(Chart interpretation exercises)
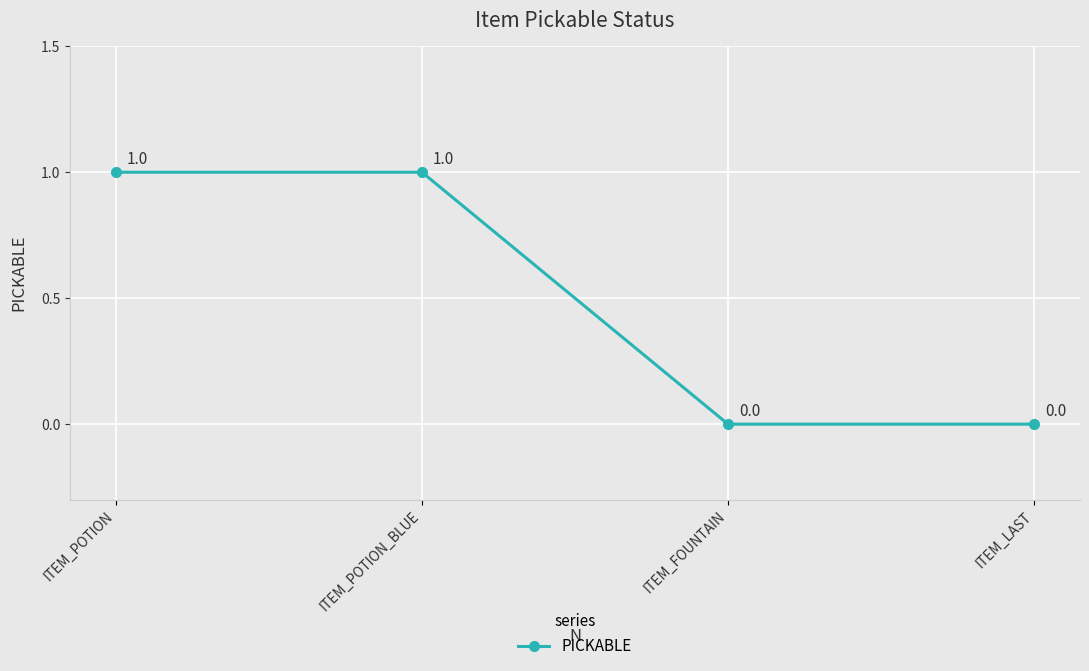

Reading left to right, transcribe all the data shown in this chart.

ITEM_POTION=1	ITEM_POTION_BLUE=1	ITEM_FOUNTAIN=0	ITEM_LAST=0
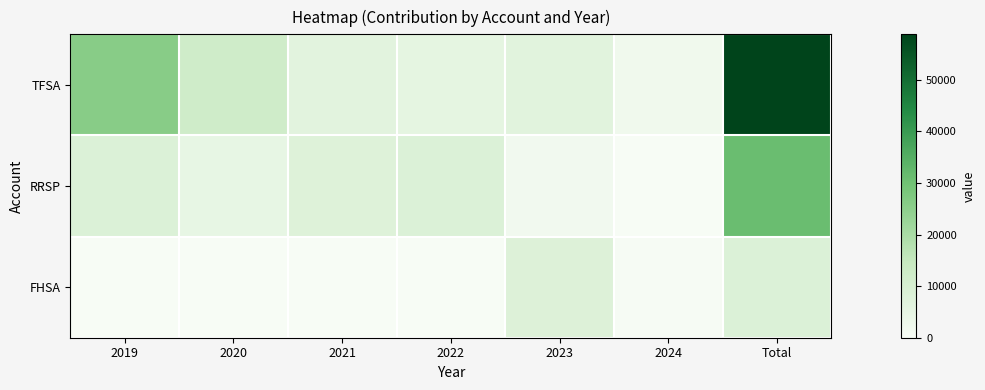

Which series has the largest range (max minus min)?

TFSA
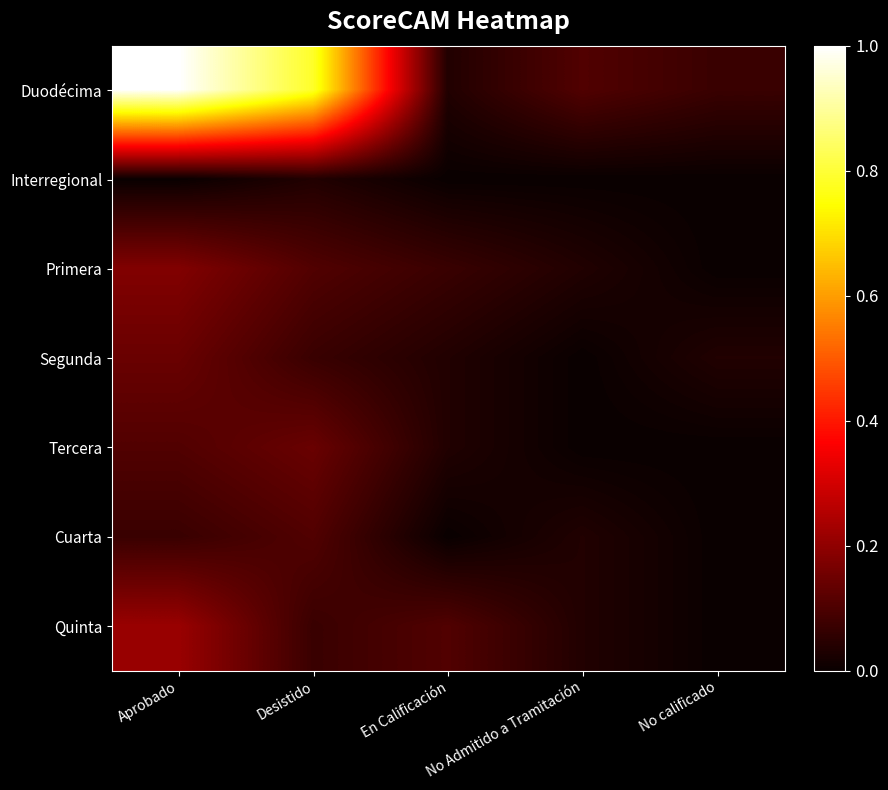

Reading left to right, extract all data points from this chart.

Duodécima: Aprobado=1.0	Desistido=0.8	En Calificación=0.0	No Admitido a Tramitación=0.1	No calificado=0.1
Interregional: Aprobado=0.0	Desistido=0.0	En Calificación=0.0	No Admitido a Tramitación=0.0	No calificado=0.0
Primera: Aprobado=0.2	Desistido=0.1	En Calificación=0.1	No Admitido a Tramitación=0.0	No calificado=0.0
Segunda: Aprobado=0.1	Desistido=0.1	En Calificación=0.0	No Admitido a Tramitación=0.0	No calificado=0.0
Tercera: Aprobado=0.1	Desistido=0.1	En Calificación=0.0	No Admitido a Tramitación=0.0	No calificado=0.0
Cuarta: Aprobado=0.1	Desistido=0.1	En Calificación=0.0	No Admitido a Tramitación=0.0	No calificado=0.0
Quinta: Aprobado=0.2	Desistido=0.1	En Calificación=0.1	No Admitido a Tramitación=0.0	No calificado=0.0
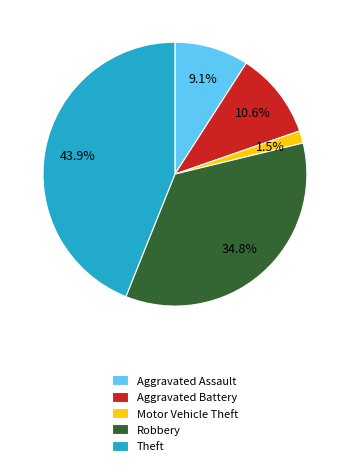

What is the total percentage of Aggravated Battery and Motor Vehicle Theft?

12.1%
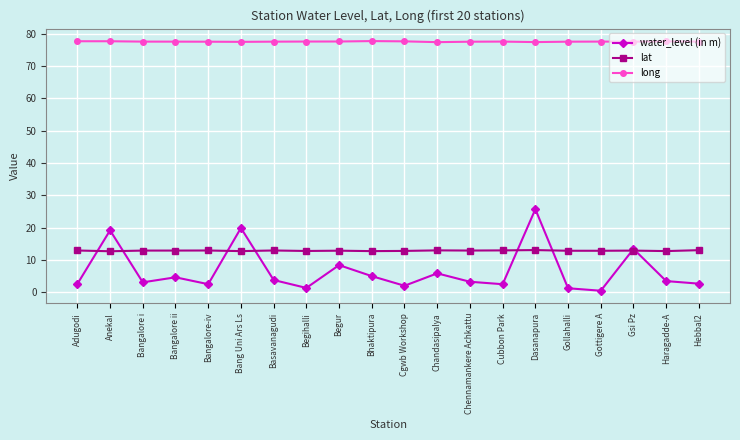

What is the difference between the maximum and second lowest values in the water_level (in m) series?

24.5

**Instructions to follow**
Rewrite all of the data above with "chart" swapped for "graph" and everything else unchanged. Omit the pictures from your answer.

**Output**
Reading left to right, transcribe all the data shown in this graph.

ITEM_POTION=1	ITEM_POTION_BLUE=1	ITEM_FOUNTAIN=0	ITEM_LAST=0

Which series has the largest range (max minus min)?

TFSA

Reading left to right, extract all data points from this graph.

Duodécima: Aprobado=1.0	Desistido=0.8	En Calificación=0.0	No Admitido a Tramitación=0.1	No calificado=0.1
Interregional: Aprobado=0.0	Desistido=0.0	En Calificación=0.0	No Admitido a Tramitación=0.0	No calificado=0.0
Primera: Aprobado=0.2	Desistido=0.1	En Calificación=0.1	No Admitido a Tramitación=0.0	No calificado=0.0
Segunda: Aprobado=0.1	Desistido=0.1	En Calificación=0.0	No Admitido a Tramitación=0.0	No calificado=0.0
Tercera: Aprobado=0.1	Desistido=0.1	En Calificación=0.0	No Admitido a Tramitación=0.0	No calificado=0.0
Cuarta: Aprobado=0.1	Desistido=0.1	En Calificación=0.0	No Admitido a Tramitación=0.0	No calificado=0.0
Quinta: Aprobado=0.2	Desistido=0.1	En Calificación=0.1	No Admitido a Tramitación=0.0	No calificado=0.0

What is the total percentage of Aggravated Battery and Motor Vehicle Theft?

12.1%

What is the difference between the maximum and second lowest values in the water_level (in m) series?

24.5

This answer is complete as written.